The location of the Vatican on the territory of a belligerent state greatly complicated matters as regards relations with both the host country and those on the opposite side. The situation was further complicated by the nature of the relationship with the Italian state, which continued to be tense for ideological reasons and because of objective circumstances. Ideologically, the Vatican rejected the secular state, and some sectors of the government and some political forces in the country were anti-clerical. On the practical level, there were no official diplomatic relations. On various occasions, the Holy See referred to the jurisdictionalism of Italian ecclesiastical legislation and the censorship of war (which, according to the Pope, seemed, above all, to penalize Catholics) in order to highlight the failure of the Law of Guarantees as a guarantee of its freedom and independence: that is, to give visibility to the Roman Question. In anticipation of this, the Italian government, in signing the secret Treaty of London (26 April 1915), had added a clause (Article 15) designed to exclude the involvement of the Holy See in the peace negotiations, which could have resulted in the movement of the discussion on this issue to an international context.[24]


Aside from the fears of the Italian government, there is no doubt that, during the conflict, the Pope tried to act as a supranational moral guide and mediator between the parties in conflict. He employed intense diplomatic activity, to promote peace between the two sides, especially from the summer of 1915 onwards. This culminated in the note of 1 August 1917 in which the Pope called the war a “senseless slaughter”, threatening to deny it the status of a “just war”, and therefore delegitimizing it in the eyes of the people, if the belligerents did not start peace negotiations.[25] The note, negatively received by both sides, gave rise in Italy to a new wave of controversy against the Pope in Italy, which did not even fade when, after Caporetto, the Holy See agreed to the Italian government’s request for the intervention of the bishops and their clergy to support the morale of the people and the army, and facilitate the latter’s military operations.[26]

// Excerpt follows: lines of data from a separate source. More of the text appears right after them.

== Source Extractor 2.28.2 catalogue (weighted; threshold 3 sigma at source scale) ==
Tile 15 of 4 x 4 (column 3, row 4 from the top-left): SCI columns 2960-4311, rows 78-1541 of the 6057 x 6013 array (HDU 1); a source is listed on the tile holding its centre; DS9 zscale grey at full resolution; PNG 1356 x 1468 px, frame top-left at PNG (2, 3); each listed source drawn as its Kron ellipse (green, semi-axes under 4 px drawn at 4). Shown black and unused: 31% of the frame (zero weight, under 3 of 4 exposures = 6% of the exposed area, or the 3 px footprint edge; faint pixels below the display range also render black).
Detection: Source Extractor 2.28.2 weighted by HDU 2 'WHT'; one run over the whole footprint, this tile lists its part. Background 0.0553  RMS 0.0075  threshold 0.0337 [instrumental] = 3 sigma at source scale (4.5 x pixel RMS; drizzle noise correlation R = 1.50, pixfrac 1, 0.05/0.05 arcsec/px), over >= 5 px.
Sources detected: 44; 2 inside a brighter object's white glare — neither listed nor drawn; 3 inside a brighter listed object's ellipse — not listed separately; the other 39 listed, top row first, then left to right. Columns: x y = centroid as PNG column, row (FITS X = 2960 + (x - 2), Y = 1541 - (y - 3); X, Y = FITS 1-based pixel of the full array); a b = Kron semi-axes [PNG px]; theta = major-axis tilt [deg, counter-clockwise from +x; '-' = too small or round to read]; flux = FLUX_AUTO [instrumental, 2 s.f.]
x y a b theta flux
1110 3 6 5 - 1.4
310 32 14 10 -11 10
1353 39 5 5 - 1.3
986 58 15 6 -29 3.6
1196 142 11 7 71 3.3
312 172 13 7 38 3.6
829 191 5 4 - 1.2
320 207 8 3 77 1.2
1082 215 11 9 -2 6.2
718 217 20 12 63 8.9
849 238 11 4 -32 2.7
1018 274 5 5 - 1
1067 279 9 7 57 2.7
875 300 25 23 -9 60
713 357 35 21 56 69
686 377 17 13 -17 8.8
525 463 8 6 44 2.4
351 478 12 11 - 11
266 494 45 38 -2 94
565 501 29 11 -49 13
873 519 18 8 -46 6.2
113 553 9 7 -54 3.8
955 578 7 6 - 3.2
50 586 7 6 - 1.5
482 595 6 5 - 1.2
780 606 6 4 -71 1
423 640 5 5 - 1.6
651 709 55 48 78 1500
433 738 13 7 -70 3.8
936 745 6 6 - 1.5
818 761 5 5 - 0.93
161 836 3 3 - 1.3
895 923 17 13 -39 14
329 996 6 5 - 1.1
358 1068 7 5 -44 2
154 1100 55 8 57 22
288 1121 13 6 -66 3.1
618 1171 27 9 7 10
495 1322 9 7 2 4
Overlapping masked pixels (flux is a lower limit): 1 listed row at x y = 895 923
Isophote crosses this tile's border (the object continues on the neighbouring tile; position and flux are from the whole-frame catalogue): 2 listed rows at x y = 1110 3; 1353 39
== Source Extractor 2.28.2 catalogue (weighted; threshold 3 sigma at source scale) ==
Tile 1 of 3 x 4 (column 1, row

The hostility to the Holy See, however, was not generalized. Its acquiescence, in various circumstances, to the government and military mobilization in supporting the war-time commitment of the clergy and laity during the conflict had significantly weakened anticlerical views. In fact, until spring-summer 1919, there seemed to be a base for reconciliation and the definition of a common solution of the Roman Question. The political and social tensions inside the country, however, made it slip down the government agenda and it was revisited only under the Fascist regime.[27]